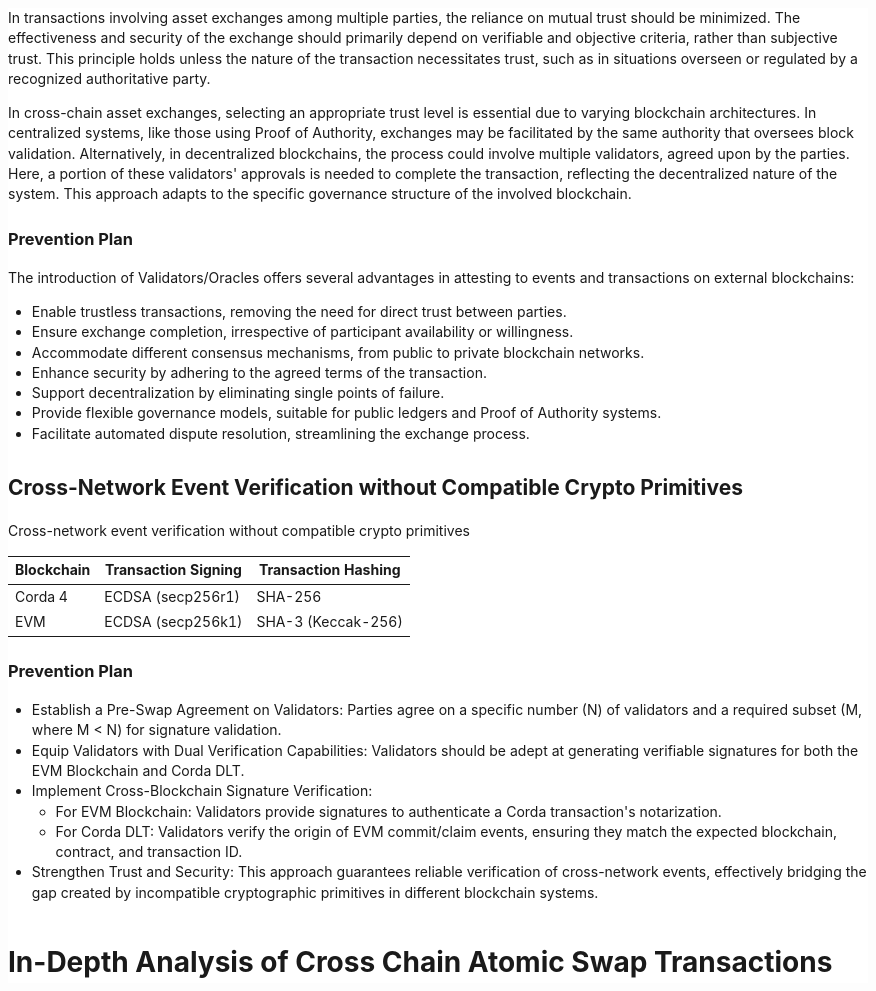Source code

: In transactions involving asset exchanges among multiple parties, the reliance on mutual trust should be minimized. The effectiveness and security of the exchange should primarily depend on verifiable and objective criteria, rather than subjective trust. This principle holds unless the nature of the transaction necessitates trust, such as in situations overseen or regulated by a recognized authoritative party.

In cross-chain asset exchanges, selecting an appropriate trust level is essential due to varying blockchain architectures. In centralized systems, like those using Proof of Authority, exchanges may be facilitated by the same authority that oversees block validation. Alternatively, in decentralized blockchains, the process could involve multiple validators, agreed upon by the parties. Here, a portion of these validators' approvals is needed to complete the transaction, reflecting the decentralized nature of the system. This approach adapts to the specific governance structure of the involved blockchain.

### Prevention Plan

The introduction of Validators/Oracles offers several advantages in attesting to events and transactions on external blockchains:
- Enable trustless transactions, removing the need for direct trust between parties.
- Ensure exchange completion, irrespective of participant availability or willingness.
- Accommodate different consensus mechanisms, from public to private blockchain networks.
- Enhance security by adhering to the agreed terms of the transaction.
- Support decentralization by eliminating single points of failure.
- Provide flexible governance models, suitable for public ledgers and Proof of Authority systems.
- Facilitate automated dispute resolution, streamlining the exchange process.
## Cross-Network Event Verification without Compatible Crypto Primitives

Cross-network event verification without compatible crypto primitives

| Blockchain  | Transaction Signing  | Transaction Hashing  |
|-------------|----------------------|----------------------|
| Corda 4     | ECDSA (secp256r1)    | SHA-256              |
| EVM         | ECDSA (secp256k1)    | SHA-3 (Keccak-256)   |

### Prevention Plan

- Establish a Pre-Swap Agreement on Validators: Parties agree on a specific number (N) of validators and a required subset (M, where M < N) for signature validation.
- Equip Validators with Dual Verification Capabilities: Validators should be adept at generating verifiable signatures for both the EVM Blockchain and Corda DLT.
- Implement Cross-Blockchain Signature Verification:
	- For EVM Blockchain: Validators provide signatures to authenticate a Corda transaction's notarization.
	- For Corda DLT: Validators verify the origin of EVM commit/claim events, ensuring they match the expected blockchain, contract, and transaction ID.
- Strengthen Trust and Security: This approach guarantees reliable verification of cross-network events, effectively bridging the gap created by incompatible cryptographic primitives in different blockchain systems.

# In-Depth Analysis of Cross Chain Atomic Swap Transactions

_How to complete this task_.
Return the material word for word. Pictures are not part of the copy.

_Solution to the exercise_.
Source code

: In transactions involving asset exchanges among multiple parties, the reliance on mutual trust should be minimized. The effectiveness and security of the exchange should primarily depend on verifiable and objective criteria, rather than subjective trust. This principle holds unless the nature of the transaction necessitates trust, such as in situations overseen or regulated by a recognized authoritative party.

In cross-chain asset exchanges, selecting an appropriate trust level is essential due to varying blockchain architectures. In centralized systems, like those using Proof of Authority, exchanges may be facilitated by the same authority that oversees block validation. Alternatively, in decentralized blockchains, the process could involve multiple validators, agreed upon by the parties. Here, a portion of these validators' approvals is needed to complete the transaction, reflecting the decentralized nature of the system. This approach adapts to the specific governance structure of the involved blockchain.

### Prevention Plan

The introduction of Validators/Oracles offers several advantages in attesting to events and transactions on external blockchains:
- Enable trustless transactions, removing the need for direct trust between parties.
- Ensure exchange completion, irrespective of participant availability or willingness.
- Accommodate different consensus mechanisms, from public to private blockchain networks.
- Enhance security by adhering to the agreed terms of the transaction.
- Support decentralization by eliminating single points of failure.
- Provide flexible governance models, suitable for public ledgers and Proof of Authority systems.
- Facilitate automated dispute resolution, streamlining the exchange process.
## Cross-Network Event Verification without Compatible Crypto Primitives

Cross-network event verification without compatible crypto primitives

| Blockchain  | Transaction Signing  | Transaction Hashing  |
|-------------|----------------------|----------------------|
| Corda 4     | ECDSA (secp256r1)    | SHA-256              |
| EVM         | ECDSA (secp256k1)    | SHA-3 (Keccak-256)   |

### Prevention Plan

- Establish a Pre-Swap Agreement on Validators: Parties agree on a specific number (N) of validators and a required subset (M, where M < N) for signature validation.
- Equip Validators with Dual Verification Capabilities: Validators should be adept at generating verifiable signatures for both the EVM Blockchain and Corda DLT.
- Implement Cross-Blockchain Signature Verification:
	- For EVM Blockchain: Validators provide signatures to authenticate a Corda transaction's notarization.
	- For Corda DLT: Validators verify the origin of EVM commit/claim events, ensuring they match the expected blockchain, contract, and transaction ID.
- Strengthen Trust and Security: This approach guarantees reliable verification of cross-network events, effectively bridging the gap created by incompatible cryptographic primitives in different blockchain systems.

# In-Depth Analysis of Cross Chain Atomic Swap Transactions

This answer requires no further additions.